How Working for Carers is making a difference

Working for Carers aims to support 1,556 carers and former carers in London to move towards employment. Carers are eligible to join the project if they are 25 years old or over, able to live and work in the UK, and not in any form of employment.

The project is funded for six years by the European Social Fund and The National Lottery Community Fund. It is being delivered between October 2016 and September 2022 by Carers Trust in partnership with its network of partners across London, with four taking a lead role in delivering the project (Hubs).

Progress to date

At the end of June 2020, 881 carers and former carers had registered with the project. The registered carers are from all 33 London boroughs. Of these:

  • 20% have moved into employment.
  •  60% have accessed training, and 106 have moved into education or training.
  • 49% have been supported to job-search; 98 are job-searching independently.
  • 16% have undertaken volunteering.

Participants who find a job or take part in job-searching or education/training complete a satisfaction survey. Of these:

  • 89% said their confidence had improved.
  • 84% said they had gained new skills.
  • 60% have accessed support with their own health and wellbeing.

Carers' stories

Hear from carers who have been supported by Working for Carers.

"I thought my drive had been extinguished, but the embers were still there. They just needed to be reignited and that’s what Working for Carers have helped me to do.” Paul

Find out how Working for Carers helped Paul, who is caring for his partner, rediscover his passion for the creative industry.

"At the workshop I read a leaflet offering support to people in my position.

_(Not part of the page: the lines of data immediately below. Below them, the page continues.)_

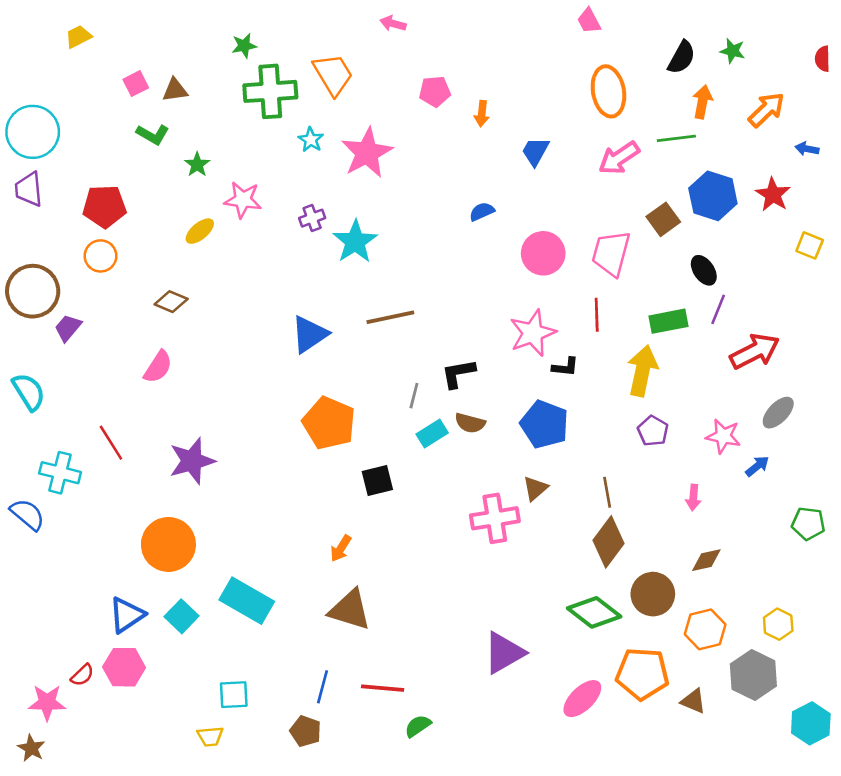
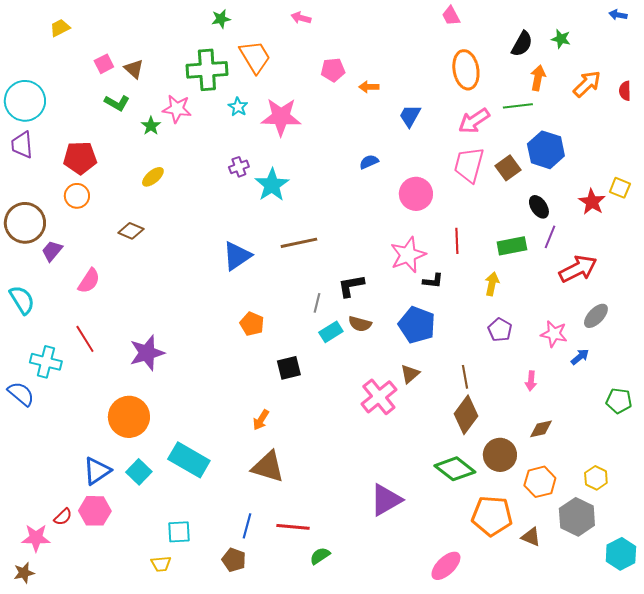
green star: (244, 46) -> (221, 19), moved
red semicircle: (823, 59) -> (625, 91), moved
brown triangle: (175, 90) -> (134, 69), turned 50
orange arrow: (482, 114) -> (369, 87), turned 84
blue arrow: (807, 149) -> (618, 15), moved
pink star: (367, 153) -> (281, 117), turned 30
red star: (773, 195) -> (592, 202), moved
pink star: (243, 200) -> (177, 109), moved
pink trapezoid: (611, 253) -> (469, 165), moved
pink semicircle: (158, 367) -> (89, 281), moved
yellow arrow: (642, 371) -> (492, 284), size x0.6
orange pentagon: (329, 423) -> (252, 324), size x0.6
pink cross: (495, 518) -> (379, 397), turned -30
pink ellipse: (582, 699) -> (446, 566), moved
brown star: (31, 748) -> (24, 573), turned 30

It made me feel that I really could get my life back on track.” Tanya

See how Working for Carers set Tanya, who is caring for her husband, on a new path to working as a security officer.

Evaluating Working for Carers

The first phase of the project (2016-2019) was evaluated by Ecorys.  The full report and executive summary are available to download.

Key learning from the evaluation includes:

  • Specialist carers organisations are best placed to provide employability support for unpaid carers.
  • The holistic approach is about looking at the barriers and needs of each individual; it is important to signpost early to specialist support.
  • The project has increased its reach, both nationally and locally, through partnership working (using the hub and spoke model).
  • The project can be replicated if delivery is tailored for local demographics, delivered by community-base partners, and a shared identity is achieved.

The second phase of the project (2019-2022) is being evaluated by Wavehill.